─── DATA LISTING ───

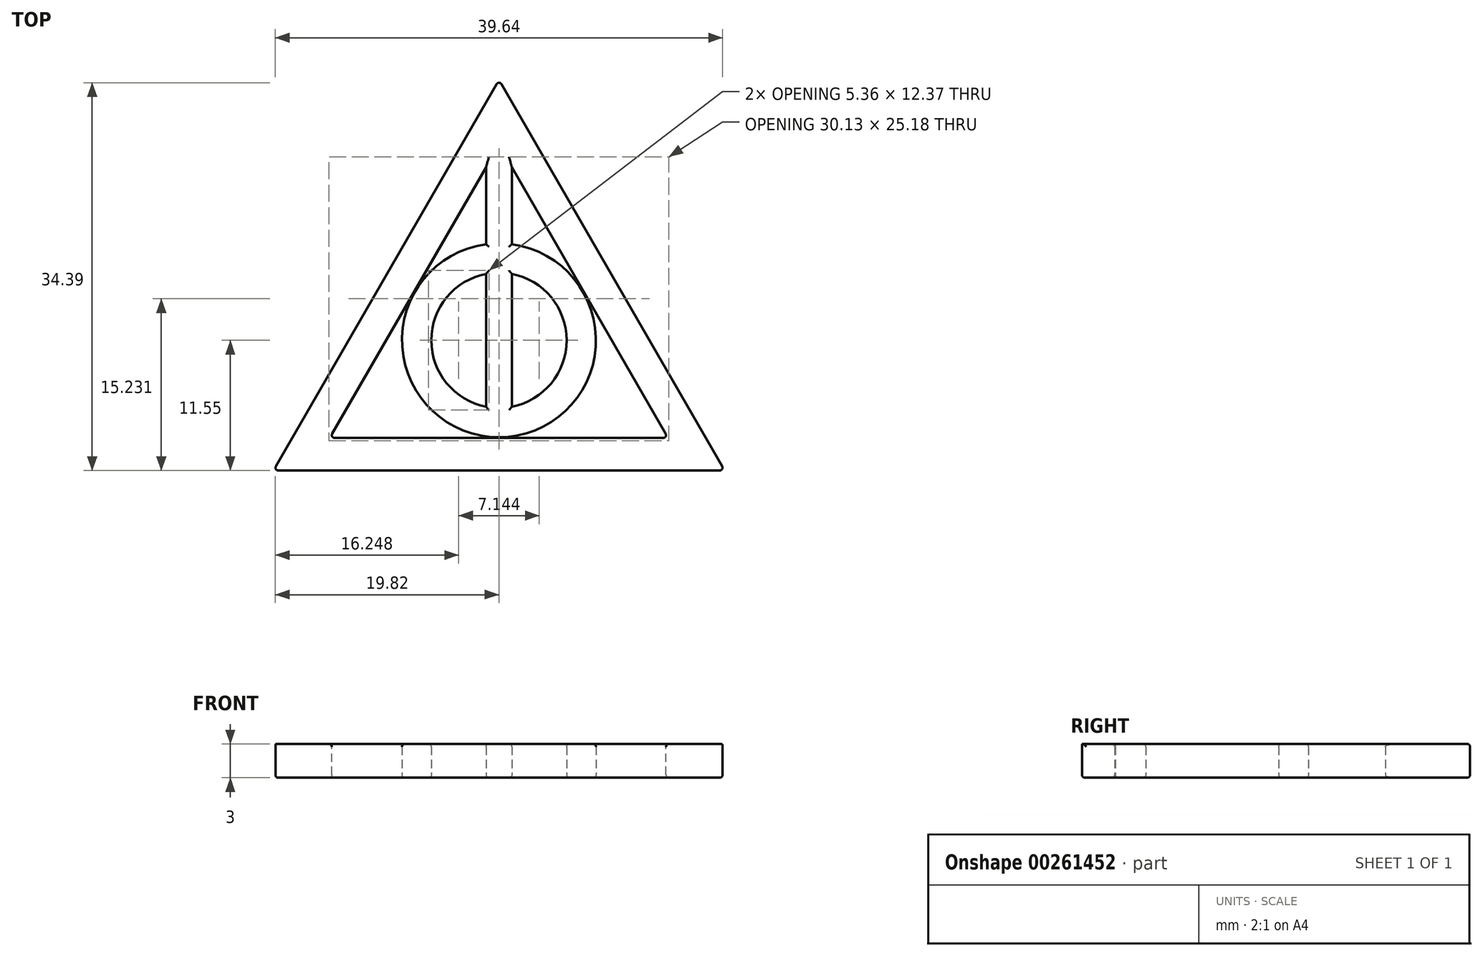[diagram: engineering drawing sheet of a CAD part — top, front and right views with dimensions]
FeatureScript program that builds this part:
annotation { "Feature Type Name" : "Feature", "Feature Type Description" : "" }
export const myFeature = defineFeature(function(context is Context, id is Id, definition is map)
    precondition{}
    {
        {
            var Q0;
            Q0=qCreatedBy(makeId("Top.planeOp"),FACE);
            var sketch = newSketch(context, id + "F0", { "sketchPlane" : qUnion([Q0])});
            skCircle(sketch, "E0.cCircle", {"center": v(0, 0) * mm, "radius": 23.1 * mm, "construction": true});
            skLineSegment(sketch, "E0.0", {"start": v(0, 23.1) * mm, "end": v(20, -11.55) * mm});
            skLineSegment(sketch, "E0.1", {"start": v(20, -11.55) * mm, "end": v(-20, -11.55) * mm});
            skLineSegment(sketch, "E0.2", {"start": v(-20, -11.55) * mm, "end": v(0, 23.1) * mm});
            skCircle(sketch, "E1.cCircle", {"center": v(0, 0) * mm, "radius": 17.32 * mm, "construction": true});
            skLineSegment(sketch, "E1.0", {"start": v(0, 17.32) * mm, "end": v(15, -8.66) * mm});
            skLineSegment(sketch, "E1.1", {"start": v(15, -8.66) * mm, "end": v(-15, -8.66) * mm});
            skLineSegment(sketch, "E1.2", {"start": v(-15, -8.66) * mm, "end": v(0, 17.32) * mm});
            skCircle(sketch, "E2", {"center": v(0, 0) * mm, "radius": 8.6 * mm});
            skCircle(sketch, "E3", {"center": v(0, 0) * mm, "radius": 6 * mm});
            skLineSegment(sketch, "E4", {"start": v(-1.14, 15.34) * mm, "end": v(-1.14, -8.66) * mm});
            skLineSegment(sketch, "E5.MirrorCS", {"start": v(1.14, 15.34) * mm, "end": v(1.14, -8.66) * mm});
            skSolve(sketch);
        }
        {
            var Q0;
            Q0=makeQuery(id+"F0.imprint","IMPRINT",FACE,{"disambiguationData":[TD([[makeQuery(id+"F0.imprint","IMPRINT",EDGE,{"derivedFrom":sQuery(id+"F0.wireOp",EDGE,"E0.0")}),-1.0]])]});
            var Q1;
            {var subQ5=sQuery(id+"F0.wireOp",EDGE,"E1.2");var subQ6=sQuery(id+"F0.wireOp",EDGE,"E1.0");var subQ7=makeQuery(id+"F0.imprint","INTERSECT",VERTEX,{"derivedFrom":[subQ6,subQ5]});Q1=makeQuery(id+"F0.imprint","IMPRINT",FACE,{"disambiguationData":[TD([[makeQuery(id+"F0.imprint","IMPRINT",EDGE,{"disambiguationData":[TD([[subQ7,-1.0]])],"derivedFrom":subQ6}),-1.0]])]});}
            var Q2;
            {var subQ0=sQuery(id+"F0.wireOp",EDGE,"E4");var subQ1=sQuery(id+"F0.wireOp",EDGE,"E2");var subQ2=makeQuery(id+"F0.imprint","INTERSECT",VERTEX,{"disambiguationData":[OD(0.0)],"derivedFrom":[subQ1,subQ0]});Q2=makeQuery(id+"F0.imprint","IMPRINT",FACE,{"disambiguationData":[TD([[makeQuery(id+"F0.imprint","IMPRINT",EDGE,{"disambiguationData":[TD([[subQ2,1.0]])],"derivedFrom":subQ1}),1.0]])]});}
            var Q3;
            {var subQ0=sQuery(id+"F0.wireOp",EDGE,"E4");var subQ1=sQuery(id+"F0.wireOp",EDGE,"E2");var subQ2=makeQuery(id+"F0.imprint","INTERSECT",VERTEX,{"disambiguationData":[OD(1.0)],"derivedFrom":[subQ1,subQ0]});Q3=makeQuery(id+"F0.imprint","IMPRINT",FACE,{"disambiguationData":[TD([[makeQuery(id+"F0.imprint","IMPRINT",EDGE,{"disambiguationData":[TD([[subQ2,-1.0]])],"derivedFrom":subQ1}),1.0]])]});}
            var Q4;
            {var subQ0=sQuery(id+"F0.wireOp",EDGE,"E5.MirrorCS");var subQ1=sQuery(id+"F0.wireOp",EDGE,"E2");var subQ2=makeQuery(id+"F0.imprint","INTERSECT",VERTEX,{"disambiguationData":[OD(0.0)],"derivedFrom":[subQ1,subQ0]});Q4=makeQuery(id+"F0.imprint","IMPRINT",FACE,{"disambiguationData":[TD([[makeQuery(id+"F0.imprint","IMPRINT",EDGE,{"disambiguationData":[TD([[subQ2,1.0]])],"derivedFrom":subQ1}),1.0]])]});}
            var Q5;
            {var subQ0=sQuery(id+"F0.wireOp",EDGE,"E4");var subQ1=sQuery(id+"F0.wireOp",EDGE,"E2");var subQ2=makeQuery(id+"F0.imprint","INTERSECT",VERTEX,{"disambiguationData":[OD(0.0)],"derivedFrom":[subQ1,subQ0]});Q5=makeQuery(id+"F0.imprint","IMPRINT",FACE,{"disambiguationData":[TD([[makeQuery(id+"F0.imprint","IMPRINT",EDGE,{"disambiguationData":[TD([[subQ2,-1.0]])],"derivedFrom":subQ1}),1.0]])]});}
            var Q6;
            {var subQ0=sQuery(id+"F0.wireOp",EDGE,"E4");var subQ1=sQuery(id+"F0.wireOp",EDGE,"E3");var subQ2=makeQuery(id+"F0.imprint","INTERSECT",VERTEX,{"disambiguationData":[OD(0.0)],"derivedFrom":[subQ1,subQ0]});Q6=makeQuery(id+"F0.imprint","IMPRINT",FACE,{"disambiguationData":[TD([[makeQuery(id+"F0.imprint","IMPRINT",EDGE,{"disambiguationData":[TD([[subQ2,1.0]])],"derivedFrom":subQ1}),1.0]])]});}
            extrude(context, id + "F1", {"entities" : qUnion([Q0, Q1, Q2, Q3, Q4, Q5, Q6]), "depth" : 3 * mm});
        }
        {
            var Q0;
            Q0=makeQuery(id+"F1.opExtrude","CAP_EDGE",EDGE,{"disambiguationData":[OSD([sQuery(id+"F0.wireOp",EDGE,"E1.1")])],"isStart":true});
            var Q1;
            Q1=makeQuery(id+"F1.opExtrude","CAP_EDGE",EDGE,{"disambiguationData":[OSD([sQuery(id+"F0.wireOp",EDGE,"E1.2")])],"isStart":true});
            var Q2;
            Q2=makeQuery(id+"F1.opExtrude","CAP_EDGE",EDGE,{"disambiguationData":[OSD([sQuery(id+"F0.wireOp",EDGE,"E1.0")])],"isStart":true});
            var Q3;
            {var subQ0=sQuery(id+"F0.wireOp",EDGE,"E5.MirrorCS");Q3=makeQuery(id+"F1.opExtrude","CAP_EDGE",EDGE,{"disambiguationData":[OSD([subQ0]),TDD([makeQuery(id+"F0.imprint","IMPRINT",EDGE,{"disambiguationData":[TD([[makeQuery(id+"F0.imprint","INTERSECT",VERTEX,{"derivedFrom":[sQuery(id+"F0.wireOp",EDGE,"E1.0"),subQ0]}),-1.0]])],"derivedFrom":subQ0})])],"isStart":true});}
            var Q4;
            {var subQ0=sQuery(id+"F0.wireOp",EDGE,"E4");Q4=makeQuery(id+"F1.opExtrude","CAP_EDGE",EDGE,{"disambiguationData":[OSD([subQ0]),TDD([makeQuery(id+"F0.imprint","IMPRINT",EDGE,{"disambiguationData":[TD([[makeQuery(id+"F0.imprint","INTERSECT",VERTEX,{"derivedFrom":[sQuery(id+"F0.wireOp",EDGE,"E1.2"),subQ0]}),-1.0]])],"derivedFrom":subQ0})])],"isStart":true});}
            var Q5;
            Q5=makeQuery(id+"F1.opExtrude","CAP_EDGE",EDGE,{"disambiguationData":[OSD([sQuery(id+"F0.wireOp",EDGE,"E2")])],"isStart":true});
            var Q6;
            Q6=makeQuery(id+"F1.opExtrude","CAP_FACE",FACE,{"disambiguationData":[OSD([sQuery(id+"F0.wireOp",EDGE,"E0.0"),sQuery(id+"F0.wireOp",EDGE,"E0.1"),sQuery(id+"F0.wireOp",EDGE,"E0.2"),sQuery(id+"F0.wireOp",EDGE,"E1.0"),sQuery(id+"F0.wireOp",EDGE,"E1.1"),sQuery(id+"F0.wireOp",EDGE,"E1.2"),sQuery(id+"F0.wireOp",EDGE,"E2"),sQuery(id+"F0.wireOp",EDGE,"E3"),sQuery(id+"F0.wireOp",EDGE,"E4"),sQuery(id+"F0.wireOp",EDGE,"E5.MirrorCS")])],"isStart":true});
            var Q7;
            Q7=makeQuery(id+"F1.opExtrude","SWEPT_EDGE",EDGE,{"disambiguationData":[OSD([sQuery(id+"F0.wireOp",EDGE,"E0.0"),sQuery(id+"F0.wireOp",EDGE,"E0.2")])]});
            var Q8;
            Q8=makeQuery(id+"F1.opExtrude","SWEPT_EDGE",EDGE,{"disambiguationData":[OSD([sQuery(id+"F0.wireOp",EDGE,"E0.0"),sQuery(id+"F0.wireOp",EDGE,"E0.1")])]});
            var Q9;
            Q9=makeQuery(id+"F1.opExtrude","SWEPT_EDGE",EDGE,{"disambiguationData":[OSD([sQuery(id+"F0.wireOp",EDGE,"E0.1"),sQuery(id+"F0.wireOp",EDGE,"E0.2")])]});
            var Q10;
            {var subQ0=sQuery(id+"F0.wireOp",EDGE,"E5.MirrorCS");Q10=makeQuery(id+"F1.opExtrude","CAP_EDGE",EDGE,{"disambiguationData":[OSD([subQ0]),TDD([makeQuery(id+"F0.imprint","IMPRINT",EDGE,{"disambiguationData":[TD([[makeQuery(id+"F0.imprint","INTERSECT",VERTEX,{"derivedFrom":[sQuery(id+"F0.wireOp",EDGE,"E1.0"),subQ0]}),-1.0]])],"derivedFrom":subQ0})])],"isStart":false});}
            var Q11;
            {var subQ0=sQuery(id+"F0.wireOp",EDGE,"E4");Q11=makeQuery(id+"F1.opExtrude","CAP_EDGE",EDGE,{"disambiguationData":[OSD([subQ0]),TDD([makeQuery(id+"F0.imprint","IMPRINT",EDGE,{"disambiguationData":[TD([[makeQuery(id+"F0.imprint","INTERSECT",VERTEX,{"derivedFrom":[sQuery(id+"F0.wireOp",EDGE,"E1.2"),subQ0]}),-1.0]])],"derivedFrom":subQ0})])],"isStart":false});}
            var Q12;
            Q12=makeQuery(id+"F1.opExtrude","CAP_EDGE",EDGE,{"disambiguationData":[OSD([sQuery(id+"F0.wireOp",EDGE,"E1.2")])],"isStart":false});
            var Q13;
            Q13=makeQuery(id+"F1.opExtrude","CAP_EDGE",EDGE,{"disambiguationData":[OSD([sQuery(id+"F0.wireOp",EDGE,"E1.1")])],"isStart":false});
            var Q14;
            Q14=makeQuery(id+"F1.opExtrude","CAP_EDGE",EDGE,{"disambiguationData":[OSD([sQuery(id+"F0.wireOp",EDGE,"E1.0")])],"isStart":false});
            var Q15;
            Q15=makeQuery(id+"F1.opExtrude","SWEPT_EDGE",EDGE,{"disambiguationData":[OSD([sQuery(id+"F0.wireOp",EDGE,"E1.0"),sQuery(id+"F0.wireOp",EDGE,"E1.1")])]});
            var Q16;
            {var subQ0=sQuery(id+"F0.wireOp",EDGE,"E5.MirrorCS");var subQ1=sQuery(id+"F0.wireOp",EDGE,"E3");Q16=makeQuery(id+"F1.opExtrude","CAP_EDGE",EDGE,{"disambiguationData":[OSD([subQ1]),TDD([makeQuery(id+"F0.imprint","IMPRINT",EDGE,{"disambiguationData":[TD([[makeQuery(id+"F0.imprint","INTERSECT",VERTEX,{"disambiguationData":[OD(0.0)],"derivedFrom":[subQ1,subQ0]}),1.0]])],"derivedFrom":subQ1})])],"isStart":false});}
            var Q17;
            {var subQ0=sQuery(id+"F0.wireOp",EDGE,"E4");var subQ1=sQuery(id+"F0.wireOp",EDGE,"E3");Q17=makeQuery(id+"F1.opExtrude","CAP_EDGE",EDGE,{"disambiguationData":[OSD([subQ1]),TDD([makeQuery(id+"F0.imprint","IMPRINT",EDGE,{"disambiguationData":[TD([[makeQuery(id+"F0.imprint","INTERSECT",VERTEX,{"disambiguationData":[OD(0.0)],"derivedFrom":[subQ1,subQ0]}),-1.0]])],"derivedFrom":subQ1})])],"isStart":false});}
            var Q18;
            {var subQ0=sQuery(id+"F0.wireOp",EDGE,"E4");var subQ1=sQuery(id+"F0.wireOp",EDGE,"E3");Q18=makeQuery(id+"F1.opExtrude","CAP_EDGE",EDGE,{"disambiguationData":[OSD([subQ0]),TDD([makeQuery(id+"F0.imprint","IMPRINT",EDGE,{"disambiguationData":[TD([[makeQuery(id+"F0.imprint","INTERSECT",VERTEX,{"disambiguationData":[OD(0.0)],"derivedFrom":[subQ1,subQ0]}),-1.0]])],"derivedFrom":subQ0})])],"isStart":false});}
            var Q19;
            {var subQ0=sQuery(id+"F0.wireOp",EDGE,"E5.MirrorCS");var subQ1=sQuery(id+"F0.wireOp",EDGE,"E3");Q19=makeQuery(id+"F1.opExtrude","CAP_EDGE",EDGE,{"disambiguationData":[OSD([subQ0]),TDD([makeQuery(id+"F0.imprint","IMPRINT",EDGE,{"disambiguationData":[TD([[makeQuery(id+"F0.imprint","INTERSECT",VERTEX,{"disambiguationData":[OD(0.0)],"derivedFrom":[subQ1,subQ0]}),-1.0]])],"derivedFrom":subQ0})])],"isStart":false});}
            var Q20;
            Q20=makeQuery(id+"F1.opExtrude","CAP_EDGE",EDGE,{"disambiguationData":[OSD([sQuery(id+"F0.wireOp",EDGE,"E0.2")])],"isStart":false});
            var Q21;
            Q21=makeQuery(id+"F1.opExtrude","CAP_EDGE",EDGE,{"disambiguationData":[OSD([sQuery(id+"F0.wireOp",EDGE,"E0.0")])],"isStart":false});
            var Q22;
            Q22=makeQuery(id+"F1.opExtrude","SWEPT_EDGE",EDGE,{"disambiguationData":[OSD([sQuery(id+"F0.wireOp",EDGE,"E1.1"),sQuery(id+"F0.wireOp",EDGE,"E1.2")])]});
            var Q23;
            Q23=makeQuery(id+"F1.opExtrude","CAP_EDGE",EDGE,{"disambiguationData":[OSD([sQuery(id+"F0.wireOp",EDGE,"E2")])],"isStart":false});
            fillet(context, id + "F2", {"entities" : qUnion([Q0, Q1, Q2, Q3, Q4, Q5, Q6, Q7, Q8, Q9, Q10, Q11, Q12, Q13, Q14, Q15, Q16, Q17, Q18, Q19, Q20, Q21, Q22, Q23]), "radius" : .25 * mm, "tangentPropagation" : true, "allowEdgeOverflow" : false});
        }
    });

───

_TASK DETAILS_. Find each line in the listing that contains the string "entities", matching case exactly, and copy those lines out in full.

_RESPONSE TO THIS TASK_.
            extrude(context, id + "F1", {"entities" : qUnion([Q0, Q1, Q2, Q3, Q4, Q5, Q6]), "depth" : 3 * mm});
            fillet(context, id + "F2", {"entities" : qUnion([Q0, Q1, Q2, Q3, Q4, Q5, Q6, Q7, Q8, Q9, Q10, Q11, Q12, Q13, Q14, Q15, Q16, Q17, Q18, Q19, Q20, Q21, Q22, Q23]), "radius" : .25 * mm, "tangentPropagation" : true, "allowEdgeOverflow" : false});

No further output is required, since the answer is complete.